Things changed slowly but consistently. Friends start forming, which snowballed to more social plans in the diary, and that made me less rigid with my eating (which for me was a positive). Things looked much better, things were better. It found a grounded placed I was happily enjoying. My social anxiety was less as I built up far more confidence. My idea to travel more not only for experiences but for my own self esteem boost was a really big challenge but since has paid me back in a much bigger investment. Travel became a way to become a version of myself I couldn’t unlock in my own everyday environment. I felt the escapism that I needed.
When I came back from travel, the ‘holiday Martha’ could be sustained for a week or so and slowly life hit me where work was piled overwhelmingly high, my social worry became engrossed again and academic work seemed unachievable where I felt unworthy to be at university. The setbacks from my own insecurities with reading and writing were the only constant criticism from every lecturer and academic support tutor throughout my entire degree. It manifested back into a spiral of disordered eating problems where it caused more anxiety to leave the house, the further ripple into my social stresses.
My constant put down with my intellectual capacity was something I probably will always be insecure about. I have found my other strengths in life so will not dwell, but university certainly and continually made me feel unwelcome to believe that my content was good rather than how it was presented. But that is for another rant! I found passions outside of university; I found other friends from work. I found meeting people on tinder part of my healthy way to meet new people. I found lots of new things that gained the Martha we see today.
My ED through university hasn’t been something I discussed with much, partly because I felt like a hypocrite. My degree in Human Nutrtion meant we learnt the reasons and symptoms of those that struggle with eating, yet here I was, in the middle of the lecture thinking ‘thats me’. I have come to realise that because I have/had food problems doesn’t make me a worse nutritionist, it makes me human. I am finding a soft comfortability to admit that being human has made me remember that I can go through hardships and allow problems to happen. I am not immune just because I understand food and how it works both physically and mentally. The stigma of food disorders is one I will invest heavily in within my practice as a nutritionist and as a real human.

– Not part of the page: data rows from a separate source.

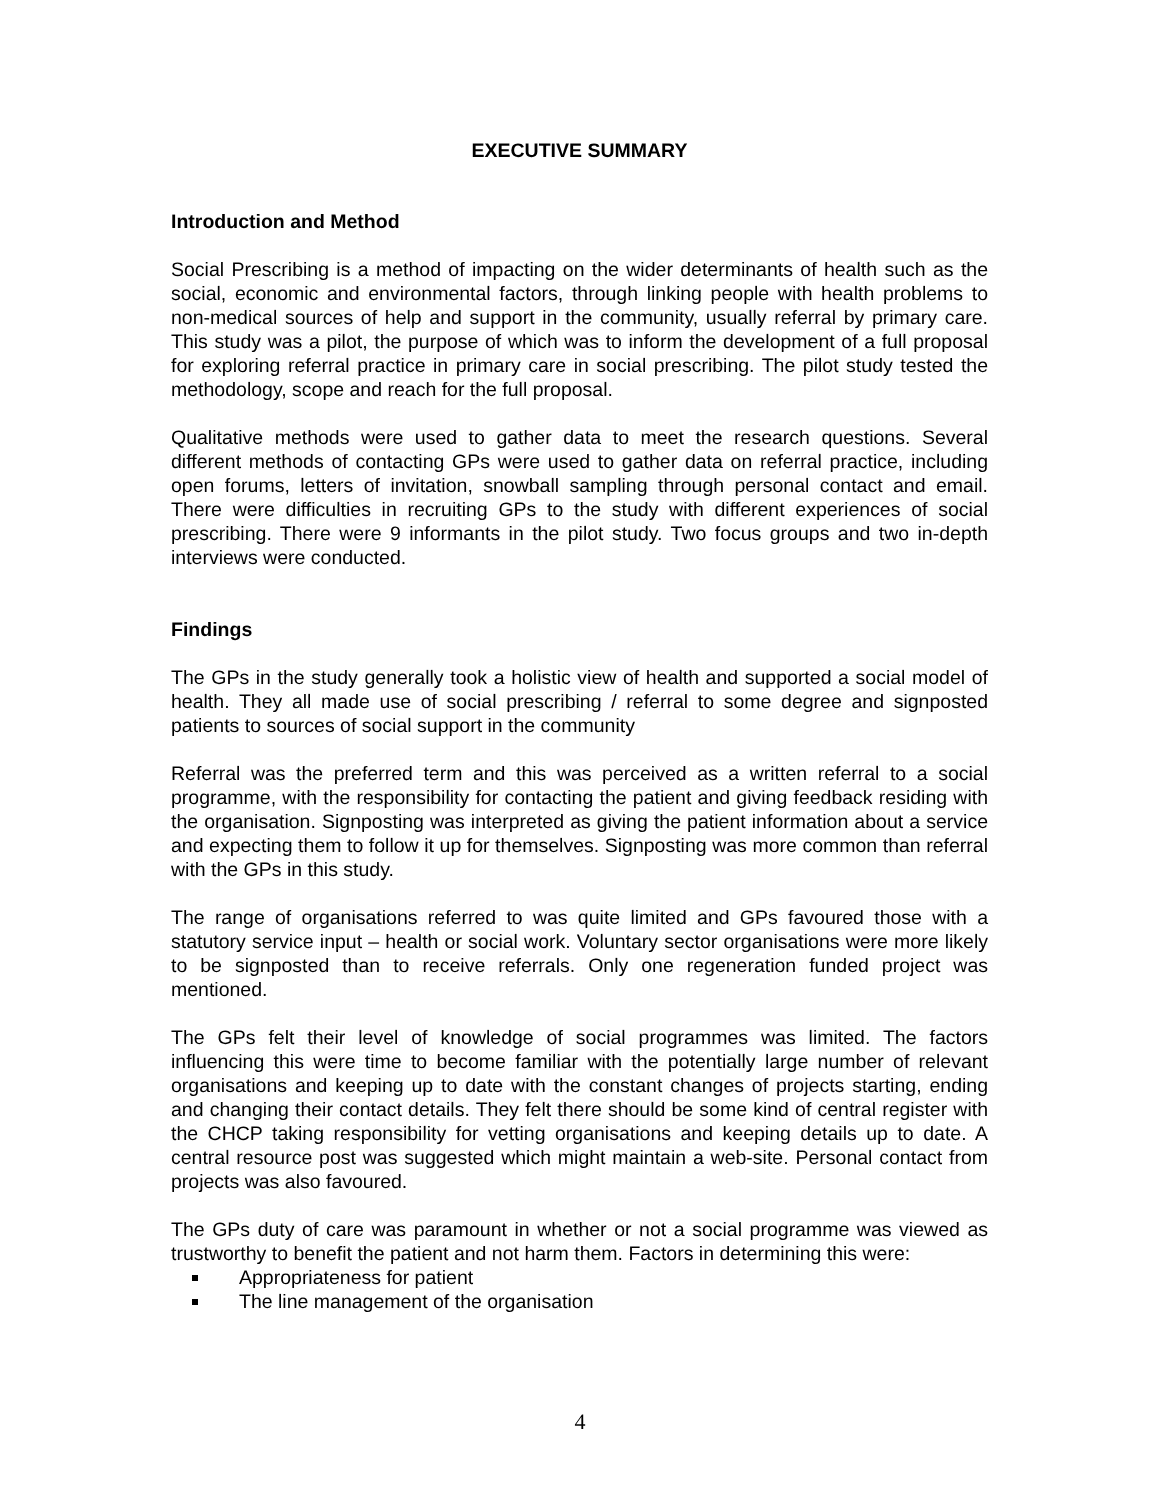EXECUTIVE SUMMARY
Introduction and Method
Social Prescribing is a method of impacting on the wider determinants of health such as the social, economic and environmental factors, through linking people with health problems to non-medical sources of help and support in the community, usually referral by primary care. This study was a pilot, the purpose of which was to inform the development of a full proposal for exploring referral practice in primary care in social prescribing. The pilot study tested the methodology, scope and reach for the full proposal.
Qualitative methods were used to gather data to meet the research questions. Several different methods of contacting GPs were used to gather data on referral practice, including open forums, letters of invitation, snowball sampling through personal contact and email. There were difficulties in recruiting GPs to the study with different experiences of social prescribing. There were 9 informants in the pilot study. Two focus groups and two in-depth interviews were conducted.
Findings
The GPs in the study generally took a holistic view of health and supported a social model of health. They all made use of social prescribing / referral to some degree and signposted patients to sources of social support in the community
Referral was the preferred term and this was perceived as a written referral to a social programme, with the responsibility for contacting the patient and giving feedback residing with the organisation. Signposting was interpreted as giving the patient information about a service and expecting them to follow it up for themselves. Signposting was more common than referral with the GPs in this study.
The range of organisations referred to was quite limited and GPs favoured those with a statutory service input – health or social work. Voluntary sector organisations were more likely to be signposted than to receive referrals. Only one regeneration funded project was mentioned.
The GPs felt their level of knowledge of social programmes was limited. The factors influencing this were time to become familiar with the potentially large number of relevant organisations and keeping up to date with the constant changes of projects starting, ending and changing their contact details. They felt there should be some kind of central register with the CHCP taking responsibility for vetting organisations and keeping details up to date. A central resource post was suggested which might maintain a web-site. Personal contact from projects was also favoured.
The GPs duty of care was paramount in whether or not a social programme was viewed as trustworthy to benefit the patient and not harm them. Factors in determining this were:
Appropriateness for patient
The line management of the organisation
4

I had rocky moments; lows to highs, good to bad news, pain and upset to laughing non stop and midnight chats. I enjoyed what university gave me; this present Martha. It allowed me to grow away from home, find that inner adult combined with a bigger child mentality, develop skills and interests with people that believed in them too. Meet fascinating people that I can grow with. It’s made me notice that social anxiety isn’t what I have, it’s more I’m comfortable to say no to things I don’t want to attend (I know, but that fear to say no is real!!). I do have a lot of sympathy for the old Martha, I think a lot of her sadness came from wanting to know herself but just unsure of how to develop that insight. That’s why university might be the years we resort back and reminisce of regret for some things but we only look back and think ‘so young, I had no clue’ and it really is true. I was very much a slightly put together Martha, now I feel this epees are slowly moulding together.
Today I am celebrating my hard work by reading the words ‘ Miss Martha Norris is now registered with the Association for Nutrition as a Associate Registered Nutritionist’. I have been waiting three long years to read those words, to finally see them makes every monument I cried, last minute train journey home, locked myself away, phone calls home with every part.